The impact of the Middle East aviation sector's achievements to date and its plans for the future have sent shockwaves to all corners of the global industry.
One of the major challenges of this dramatic growth has been the ability to attract and, more importantly, retain the right numbers of appropriately skilled people. The war for talent has affected all employees, but especially highly-skilled personnel like pilots and engineers.
As the world's commercial fleet expands to more than 39,500 aircraft over the next 20 years, the latest forecasts estimate airlines will need to collectively add approximately 460,000 pilots and 650,000 maintenance technicians, both to operate and maintain new planes as well as to replace personnel set to retire during that period.
The scarcity of qualified personnel is much higher in the region as it has the one of the fastest growing aviation sectors in the world. Despite issues that affected the region's aviation sector in the first quarter of 2011, IATA forecasts nearly 15 per cent growth in regional traffic in 2011 over 2010.

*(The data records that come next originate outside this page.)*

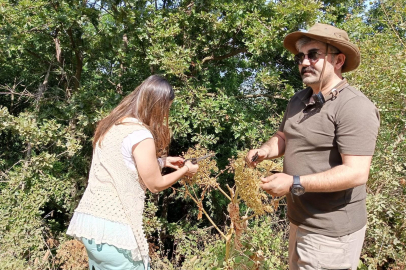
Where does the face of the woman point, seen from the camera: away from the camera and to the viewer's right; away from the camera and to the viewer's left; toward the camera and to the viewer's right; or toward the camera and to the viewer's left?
away from the camera and to the viewer's right

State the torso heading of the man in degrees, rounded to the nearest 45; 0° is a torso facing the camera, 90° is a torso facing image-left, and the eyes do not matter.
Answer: approximately 45°

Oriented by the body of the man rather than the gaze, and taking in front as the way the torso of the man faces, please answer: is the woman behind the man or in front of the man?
in front

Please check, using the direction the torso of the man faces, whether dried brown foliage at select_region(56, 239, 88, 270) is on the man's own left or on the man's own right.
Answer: on the man's own right
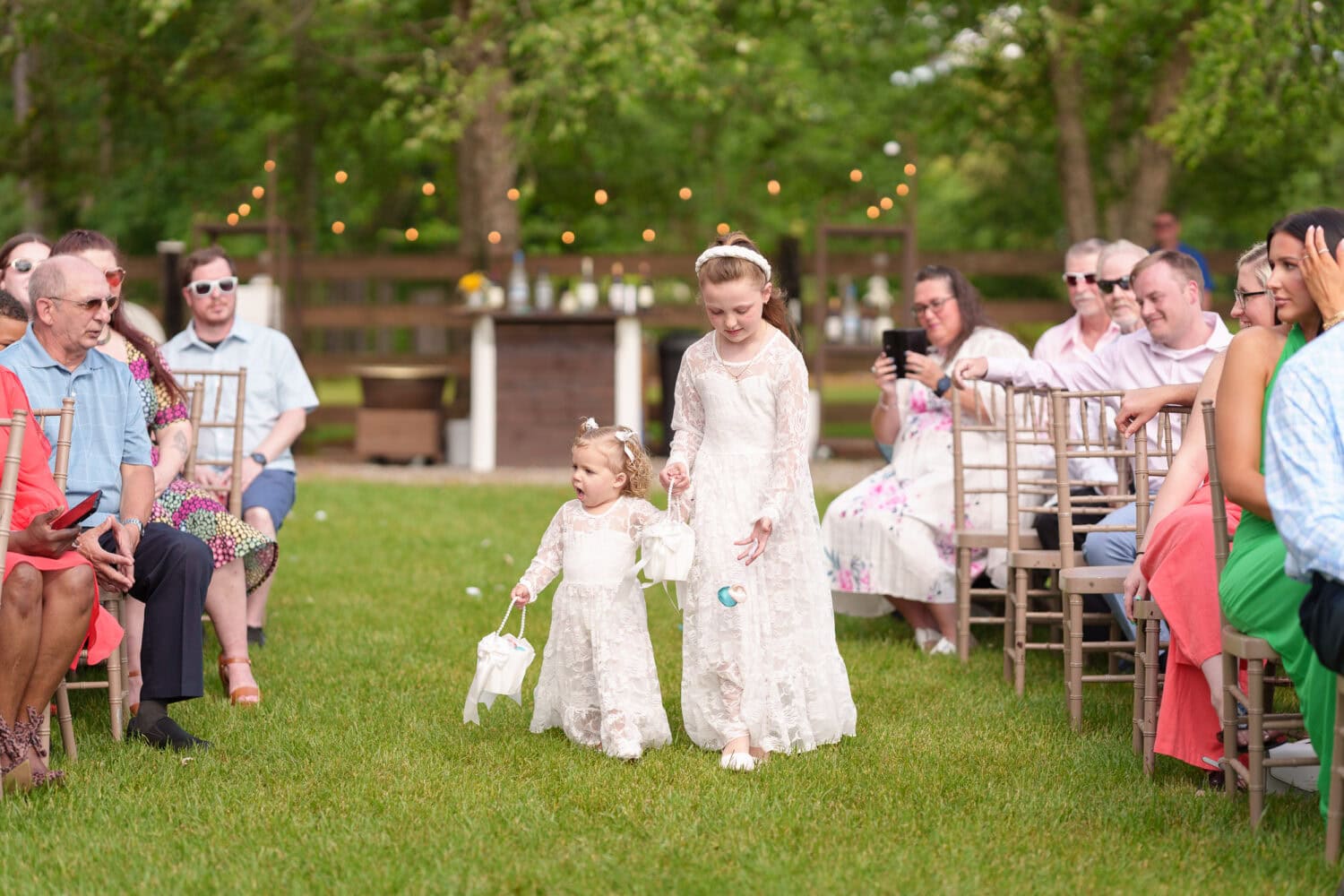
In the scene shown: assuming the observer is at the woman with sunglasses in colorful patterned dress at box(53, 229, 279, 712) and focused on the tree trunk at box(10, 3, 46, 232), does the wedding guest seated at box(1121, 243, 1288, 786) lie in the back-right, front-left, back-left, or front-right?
back-right

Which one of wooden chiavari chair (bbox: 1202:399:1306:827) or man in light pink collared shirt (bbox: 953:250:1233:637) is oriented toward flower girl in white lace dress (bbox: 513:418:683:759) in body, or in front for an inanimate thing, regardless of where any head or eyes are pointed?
the man in light pink collared shirt

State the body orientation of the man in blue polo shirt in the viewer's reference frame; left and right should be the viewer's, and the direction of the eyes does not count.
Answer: facing the viewer and to the right of the viewer

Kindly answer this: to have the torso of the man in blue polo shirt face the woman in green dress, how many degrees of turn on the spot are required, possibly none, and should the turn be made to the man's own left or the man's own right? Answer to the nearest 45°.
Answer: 0° — they already face them

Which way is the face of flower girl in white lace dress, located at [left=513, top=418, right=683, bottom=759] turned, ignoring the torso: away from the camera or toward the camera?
toward the camera

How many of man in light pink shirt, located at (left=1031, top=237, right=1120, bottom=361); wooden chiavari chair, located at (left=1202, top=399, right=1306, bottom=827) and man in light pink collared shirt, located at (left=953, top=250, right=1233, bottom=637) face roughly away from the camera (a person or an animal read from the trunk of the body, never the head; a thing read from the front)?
0

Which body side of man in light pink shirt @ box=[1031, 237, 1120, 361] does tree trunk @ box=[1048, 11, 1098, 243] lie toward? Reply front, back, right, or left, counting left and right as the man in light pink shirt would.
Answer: back

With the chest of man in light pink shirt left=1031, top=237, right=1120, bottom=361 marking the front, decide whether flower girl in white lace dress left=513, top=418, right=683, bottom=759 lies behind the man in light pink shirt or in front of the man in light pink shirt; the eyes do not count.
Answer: in front

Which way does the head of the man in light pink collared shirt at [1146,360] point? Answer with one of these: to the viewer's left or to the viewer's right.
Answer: to the viewer's left

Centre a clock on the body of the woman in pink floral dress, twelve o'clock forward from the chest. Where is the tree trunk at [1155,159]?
The tree trunk is roughly at 5 o'clock from the woman in pink floral dress.

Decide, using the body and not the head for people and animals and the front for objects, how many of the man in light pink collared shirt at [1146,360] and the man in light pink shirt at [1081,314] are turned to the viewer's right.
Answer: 0

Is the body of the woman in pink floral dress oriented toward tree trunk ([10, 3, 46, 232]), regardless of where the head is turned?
no

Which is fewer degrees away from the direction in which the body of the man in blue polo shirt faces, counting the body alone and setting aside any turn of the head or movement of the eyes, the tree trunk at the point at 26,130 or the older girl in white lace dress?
the older girl in white lace dress

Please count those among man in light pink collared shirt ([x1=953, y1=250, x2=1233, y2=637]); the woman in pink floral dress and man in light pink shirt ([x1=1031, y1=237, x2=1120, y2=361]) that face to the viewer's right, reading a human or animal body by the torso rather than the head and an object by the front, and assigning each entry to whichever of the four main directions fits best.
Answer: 0
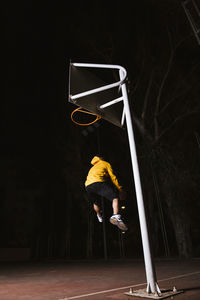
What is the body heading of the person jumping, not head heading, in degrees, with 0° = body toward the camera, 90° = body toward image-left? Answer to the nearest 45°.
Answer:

The prospects closer to home are even more encouraging. By 2020, Dubai's aviation sector alone could create nearly 400,000 new jobs. Demand for people is mainly driven by the aggressive capacity expansion in terms of orders, infrastructure, new airports and new routes.
The region is also becoming a key travel hub and a popular tourist destination, fuelling the rise in air travel. This major expansion, however, raises questions about how the talent shortage will be bridged.
Technical aviation skills are not easily or quickly transferable, and therefore airlines compete for more or less the same pool of talent. Looking at the rapid pace the Middle East airlines are moving at, this is a challenge they need to come to terms with quickly and adopt a varied and comprehensive approach that addresses different issues simultaneously.
The Middle East aviation industry recruits skilled staff from international (and more mature) aviation markets such as Australia, UK and Europe, North America, and Asia to bridge the gap caused by capacity expansion. The fast-paced growth in the region affords them financial muscle that makes airlines here attractive employers.
To a certain extent, the growth in the regional industry and decline elsewhere in the world has helped the Middle East pick up talent. However, the slowdown in airlines elsewhere around the world has mostly affected cabin crew, back office and commercial operations staff as opposed to pilots and technically skilled staff.
A method that can be used by industry players to retain and attract skilled personnel is to have trainers pass on their knowledge to staff.
Source: Toby Stoke, Gulf News
Gravity always wins!
Rolls Royce (automotive) released a similar stated to the press at the beginning of the year. They also claim that their will be a shortage of skilled workers in the future.